Keeneland's repository rules for the September Yearling Sale require submitted radiographs to be taken within 21 days of the date a horse is to be auctioned, while for its mixed sales in November and January, the requirement is within 15 days of when a horse is to be sold.
The lawsuit alleges the practice of modifying dates went back to 2006 and impacted thousands of buyers. It said Hagyard submitted about 50 per cent of the repository radiographs at the Keeneland sales during this time and, of those, up to 10 per cent had the date "intentionally and fraudulently altered".
The lawsuit contends that the veterinarians involved deleted or destroyed the original digital radiograph files from the mobile radiograph machines.
The lawsuit points out that, over time, the number of radiographs with altered dates is significant.
The suit reads: "Collectively, the actions of the defendants have resulted in the submission of tens of thousands of fraudulent radiographs to the repository where buyers like the plaintiff, relying on the alleged integrity of the repository and reasonable belief that the rules were being followed, acted and bid with the confidence Keeneland sought to inspire, as reflected by the substantial prices commanded by a process which was believed 'lower risk' by virtue of the repository.
"In fact, beneath the surface, that was clearly not the case, and the repository engendered nothing more than false confidence as a result of the defendants' actions."
While the vets involved were sanctioned by the Kentucky Board of Veterinary Examiners, that regulatory board in its decision also included the statement, "The board agrees and acknowledges that there is no evidence that any radiograph taken by the respondent (each of the Hagyard vets) did not accurately reflect the condition of the horse." According to Casey the statement applies to all the claims.
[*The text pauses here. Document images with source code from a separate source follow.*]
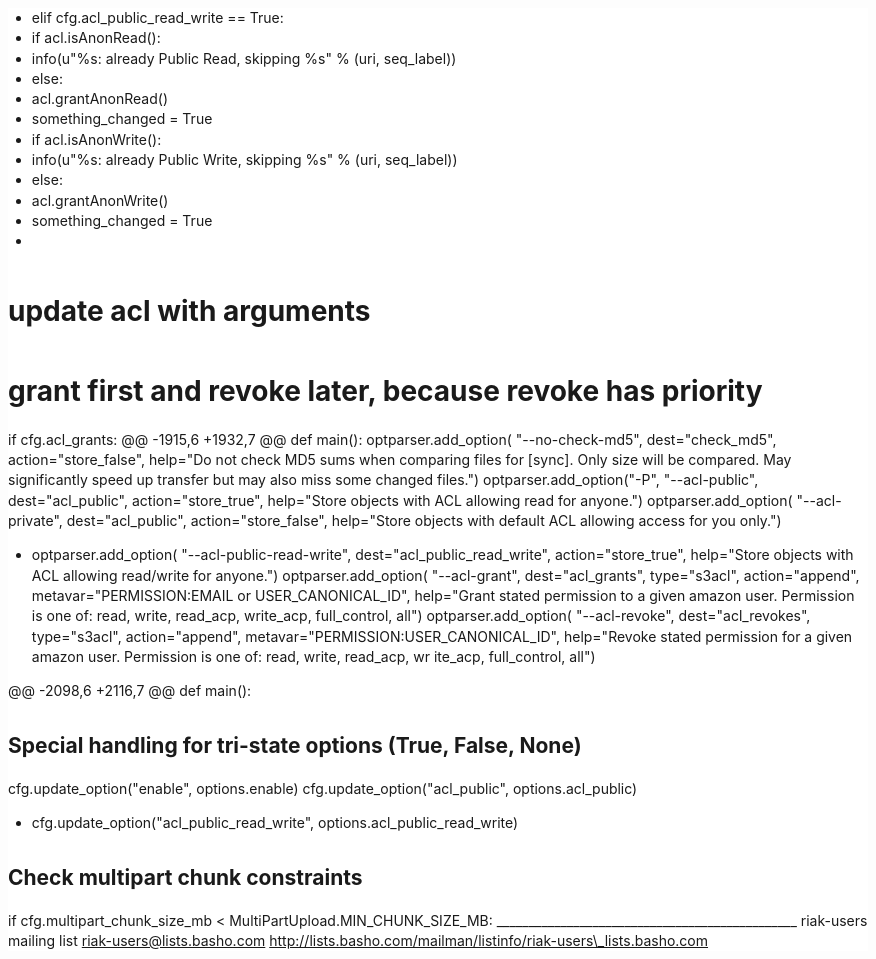 + elif cfg.acl\_public\_read\_write == True:
+ if acl.isAnonRead():
+ info(u"%s: already Public Read, skipping %s" % (uri, seq\_label))
+ else:
+ acl.grantAnonRead()
+ something\_changed = True
+ if acl.isAnonWrite():
+ info(u"%s: already Public Write, skipping %s" % (uri, seq\_label))
+ else:
+ acl.grantAnonWrite()
+ something\_changed = True
+ 
 # update acl with arguments
 # grant first and revoke later, because revoke has priority
 if cfg.acl\_grants:
@@ -1915,6 +1932,7 @@ def main():
 optparser.add\_option( "--no-check-md5", dest="check\_md5", action="store\_false", help="Do not check MD5 sums when comparing files for [sync]. Only size will be compared. May significantly speed up transfer but may also miss some changed files.")
 optparser.add\_option("-P", "--acl-public", dest="acl\_public", action="store\_true", help="Store objects with ACL allowing read for anyone.")
 optparser.add\_option( "--acl-private", dest="acl\_public", action="store\_false", help="Store objects with default ACL allowing access for you only.")
+ optparser.add\_option( "--acl-public-read-write", dest="acl\_public\_read\_write", action="store\_true", help="Store objects with ACL allowing read/write for anyone.")
 optparser.add\_option( "--acl-grant", dest="acl\_grants", type="s3acl", action="append", metavar="PERMISSION:EMAIL or USER\_CANONICAL\_ID", help="Grant stated permission to a given amazon user. Permission is one of: read, write, read\_acp, write\_acp, full\_control, all")
 optparser.add\_option( "--acl-revoke", dest="acl\_revokes", type="s3acl", action="append", metavar="PERMISSION:USER\_CANONICAL\_ID", help="Revoke stated permission for a given amazon user. Permission is one of: read, write, read\_acp, wr ite\_acp, full\_control, all")
 
@@ -2098,6 +2116,7 @@ def main():
 ## Special handling for tri-state options (True, False, None)
 cfg.update\_option("enable", options.enable)
 cfg.update\_option("acl\_public", options.acl\_public)
+ cfg.update\_option("acl\_public\_read\_write", options.acl\_public\_read\_write)
 
 ## Check multipart chunk constraints
 if cfg.multipart\_chunk\_size\_mb < MultiPartUpload.MIN\_CHUNK\_SIZE\_MB:
\_\_\_\_\_\_\_\_\_\_\_\_\_\_\_\_\_\_\_\_\_\_\_\_\_\_\_\_\_\_\_\_\_\_\_\_\_\_\_\_\_\_\_\_\_\_\_
riak-users mailing list
riak-users@lists.basho.com
http://lists.basho.com/mailman/listinfo/riak-users\_lists.basho.com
In terms of actual impact on the plaintiff, the lawsuit states Swearingen deserves compensatory and punitive damages because he relied on the authenticity and accuracy of the radiographs in the repository, both in respect to the content displayed and the date on which it was taken, in purchasing 24 horses for a total of $432,600 from January 2007 through September 2016.
In fact, the lawsuit states if the plaintiff had been aware that a percentage of radiographs in the repository had altered dates, he would not have participated in the sale in the first place and never would have purchased any of the 24 horses.
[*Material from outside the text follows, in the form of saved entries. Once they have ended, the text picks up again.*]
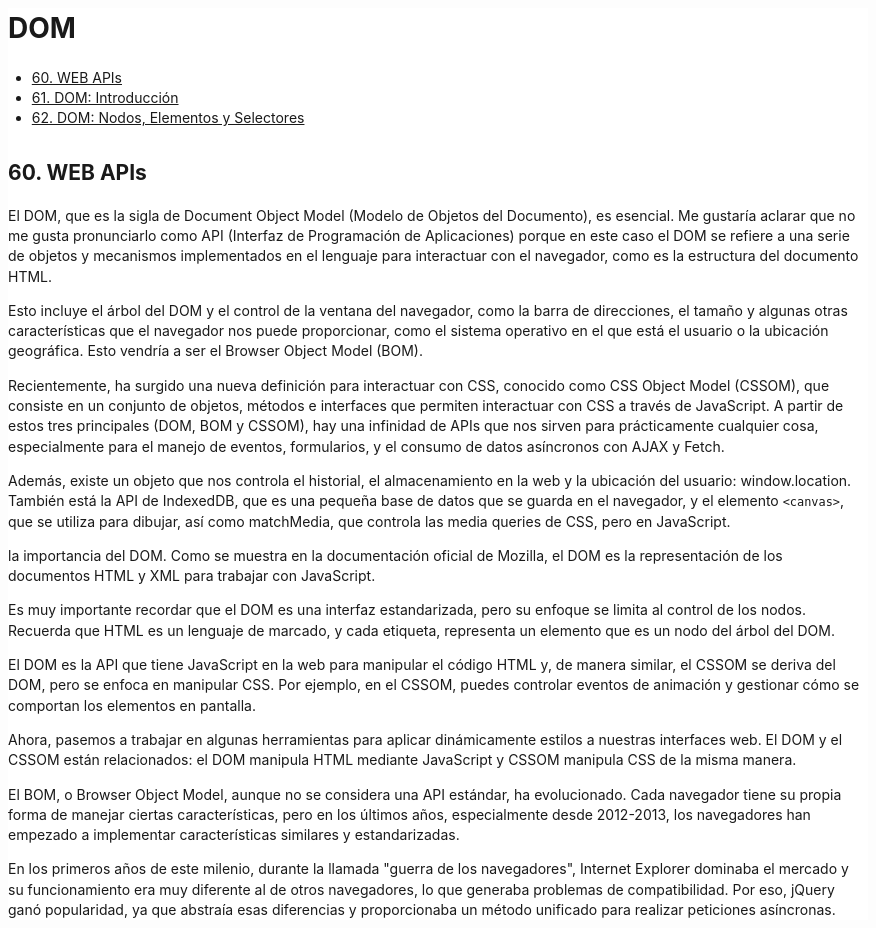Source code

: # DOM

- [60. WEB APIs](#60-web-apis)
- [61. DOM: Introducción](#61-dom-introducción)
- [62. DOM: Nodos, Elementos y Selectores](#62-dom-nodos-elementos-y-selectores)

## 60. WEB APIs

El DOM, que es la sigla de Document Object Model (Modelo de Objetos del Documento), es esencial. Me gustaría aclarar que no me gusta pronunciarlo como API (Interfaz de Programación de Aplicaciones) porque en este caso el DOM se refiere a una serie de objetos y mecanismos implementados en el lenguaje para interactuar con el navegador, como es la estructura del documento HTML.

Esto incluye el árbol del DOM y el control de la ventana del navegador, como la barra de direcciones, el tamaño y algunas otras características que el navegador nos puede proporcionar, como el sistema operativo en el que está el usuario o la ubicación geográfica. Esto vendría a ser el Browser Object Model (BOM).

Recientemente, ha surgido una nueva definición para interactuar con CSS, conocido como CSS Object Model (CSSOM), que consiste en un conjunto de objetos, métodos e interfaces que permiten interactuar con CSS a través de JavaScript. A partir de estos tres principales (DOM, BOM y CSSOM), hay una infinidad de APIs que nos sirven para prácticamente cualquier cosa, especialmente para el manejo de eventos, formularios, y el consumo de datos asíncronos con AJAX y Fetch.

Además, existe un objeto que nos controla el historial, el almacenamiento en la web y la ubicación del usuario: window.location. También está la API de IndexedDB, que es una pequeña base de datos que se guarda en el navegador, y el elemento `<canvas>`, que se utiliza para dibujar, así como matchMedia, que controla las media queries de CSS, pero en JavaScript.

la importancia del DOM. Como se muestra en la documentación oficial de Mozilla, el DOM es la representación de los documentos HTML y XML para trabajar con JavaScript.

Es muy importante recordar que el DOM es una interfaz estandarizada, pero su enfoque se limita al control de los nodos. Recuerda que HTML es un lenguaje de marcado, y cada etiqueta, representa un elemento que es un nodo del árbol del DOM.

El DOM es la API que tiene JavaScript en la web para manipular el código HTML y, de manera similar, el CSSOM se deriva del DOM, pero se enfoca en manipular CSS. Por ejemplo, en el CSSOM, puedes controlar eventos de animación y gestionar cómo se comportan los elementos en pantalla.

Ahora, pasemos a trabajar en algunas herramientas para aplicar dinámicamente estilos a nuestras interfaces web. El DOM y el CSSOM están relacionados: el DOM manipula HTML mediante JavaScript y CSSOM manipula CSS de la misma manera.

El BOM, o Browser Object Model, aunque no se considera una API estándar, ha evolucionado. Cada navegador tiene su propia forma de manejar ciertas características, pero en los últimos años, especialmente desde 2012-2013, los navegadores han empezado a implementar características similares y estandarizadas.

En los primeros años de este milenio, durante la llamada "guerra de los navegadores", Internet Explorer dominaba el mercado y su funcionamiento era muy diferente al de otros navegadores, lo que generaba problemas de compatibilidad. Por eso, jQuery ganó popularidad, ya que abstraía esas diferencias y proporcionaba un método unificado para realizar peticiones asíncronas.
Bob Heleringer, a Louisville attorney who has taught equine regulatory law at the University of Louisville's Louis D Brandeis School of Law, suspects the plaintiff ultimately will have to show that the radiographs for horses he purchased were, in fact, incorrectly dated.
Beyond that, Heleringer said the court may want to see evidence that a horse with an altered-date radiograph had a change in physical condition between when the radiograph was actually taken and the falsified date.
On December 31, 2017 Hagyard merged with Mixed Animal Veterinary Associates of North America. The lawsuit called that a nearly $40 million deal.
The plaintiff seeks both compensatory and punitive damages as applicable. Also named in the lawsuit is accounting firm Dean Dorton Allen Ford.
The filing of the lawsuit was reported on Thursday by the Lexington Herald-Leader.